C’est du moins ce qu’a précisé le conseiller municipal Kevin Armstrong, qui porte aussi le chapeau de président de la commission de la Sécurité publique. En entrevue téléphonique, il a rappelé que le passage des dignitaires à Bagotville, alors qu’ils transiteront vers La Malbaie, influera sur les travaux publics et le service des communications, entre autres.

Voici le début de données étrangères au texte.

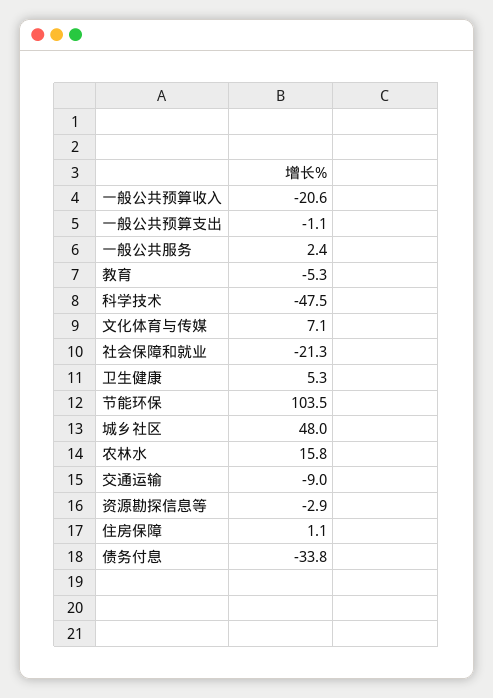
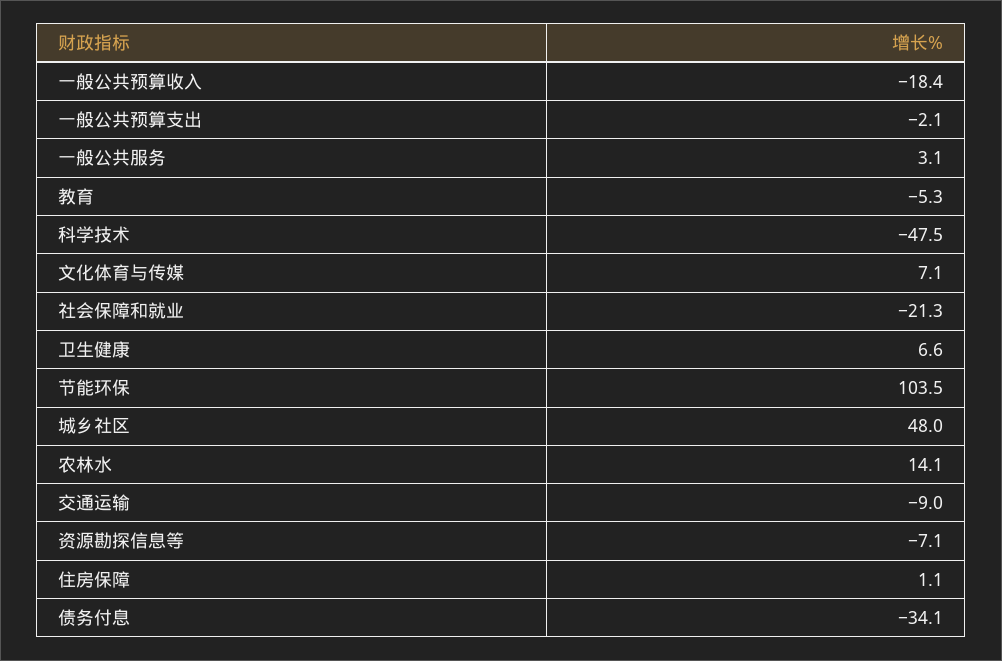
一般公共预算收入: -20.6 -> -18.4
一般公共预算支出: -1.1 -> -2.1
一般公共服务: 2.4 -> 3.1
卫生健康: 5.3 -> 6.6
农林水: 15.8 -> 14.1
资源勘探信息等: -2.9 -> -7.1
债务付息: -33.8 -> -34.1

« On a demandé à tous nos services de faire l’évaluation des coûts directs et indirects. Si on pense aux travaux publics, par exemple, le fait qu’il y aura des dignitaires en convoi aura un impact sur la planification des travaux routiers. Pour le service des communications, il faudra prévoir la transmission d’informations aux citoyens pour les tenir informés. Même la collecte des déchets pourrait être touchée », a illustré Kevin Armstrong, qui parle de mesures de sécurité importantes.

Des frais afférents comme ceux liés aux assurances, notamment, devront être pris en compte, ce qui rend présentement difficile la tâche de statuer sur un chiffre précis en ce qui a trait aux coûts réels. Si le chiffre de 2 millions $ a été avancé, Kevin Armstrong rappelle que le montant final pourrait s’avérer bien différent.

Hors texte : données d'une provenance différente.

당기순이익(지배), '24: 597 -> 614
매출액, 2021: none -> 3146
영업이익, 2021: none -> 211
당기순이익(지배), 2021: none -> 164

Une chose est sûre, les citoyens de Saguenay ne paieront pas la note. Kevin Armstrong signale que des échanges ont eu lieu avec le ministre de la Sécurité publique du Québec et des fonctionnaires du Ministère pour obtenir leur entière collaboration. Le président de la commission affirme qu’il a reçu l’assurance que le MSPQ agira comme courroie de transmission, du palier municipal jusqu’au fédéral. Au final, c’est Ottawa qui remboursera les coûts encourus à Saguenay, tout comme ceux qui découleront des opérations particulières déployées par la Sûreté du Québec en marge du sommet. La députée de Jonquière aux Communes, Karine Trudel, joue aussi le rôle de chien de garde dans ce dossier, a fait valoir Kevin Armstrong.

Hausse de taxes

Le conseiller municipal assure qu’il n’est pas question que Saguenay hausse le taux de taxes foncières pour payer une partie de la facture du G7, comme l’a avancé son collègue président du comité des finances, Michel Potvin, mardi.

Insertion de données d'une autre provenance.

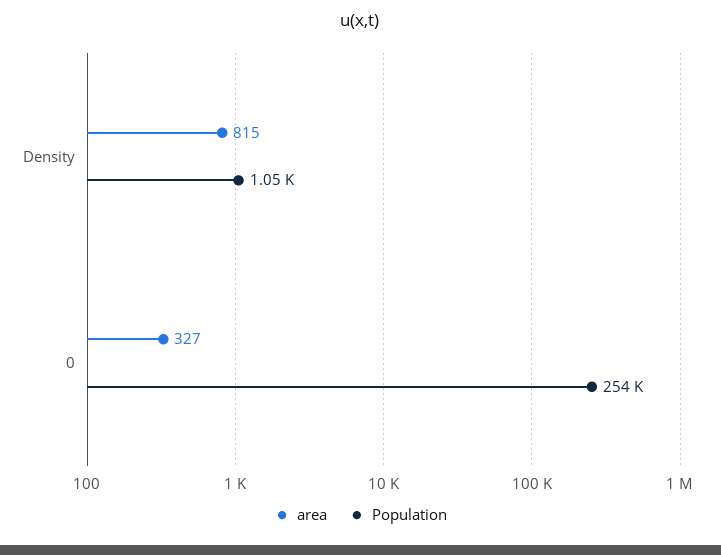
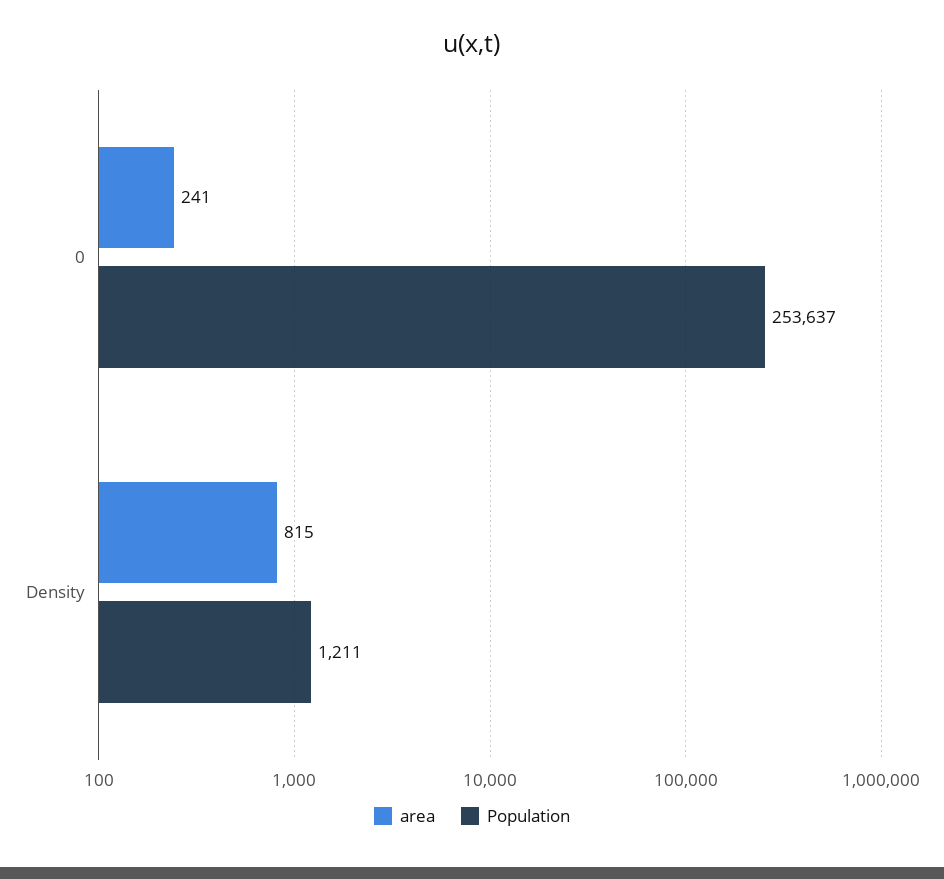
Population, Density: 1050 -> 1211
area, 0: 327 -> 241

« Ce n’est pas à notre population de payer pour des questions de sécurité nationale », a-t-il tranché. 

Kevin Armstrong précise du même souffle que les policiers de la SPS sont heureux d’être mis à profit pour assurer la sécurité des dignitaires qui prendront part au sommet regroupant les leaders des puissances mondiales. Il ajoute que le fait que la Ville ait reçu les confirmations sur le tard a forcé les parties impliquées à enclencher la deuxième vitesse pour le déploiement du plan d’action saguenéen, une opération toujours en cours et nécessitant un haut degré de planification. 


« Ce n’est pas à notre population de payer pour des questions de sécurité nationale. »
Michel Potvin

604,5 M$ pour l’année

(Jonathan Hudon) – Le Bureau de gestion des sommets, d’Affaires mondiales Canada, tient à apporter certaines rectifications en matière du budget lié à l’organisation du Sommet du G7 prévu dans Charlevoix les 8 et 9 juin prochains.

Le directeur adjoint des relations médias, Jean-Sébastien Roy, a précisé que les montants de la présidence 2018, présentés dans le budget fédéral le 27 février dernier, s’élevaient à 604,5 M$. Il s’agirait donc d’une somme moins importante que le milliard annoncé. M. Roy a également fait savoir que les 604,5 M$ s’échelonnaient durant toute l’année, et non sur l’unique durée du G7.

« Ce montant reflète les dépenses prévues pour tous les ministères fédéraux, y compris la sécurité, a souligné M. Roy. Le montant ne sert pas uniquement à financer le sommet du G7. Plusieurs rencontres internationales de haut niveau ont lieu, que ce soit les rencontres ministérielles, les rencontres de directeurs politiques qui ont lieu un peu partout au pays, etc. »

Appelé à confirmer si 75 pour cent du budget prévu pour le G7 était consacré à la sécurité, Jean-Sébastien Roy ne pouvait confirmer l’information puisqu’il n’avait pas les chiffres exacts en sa possession.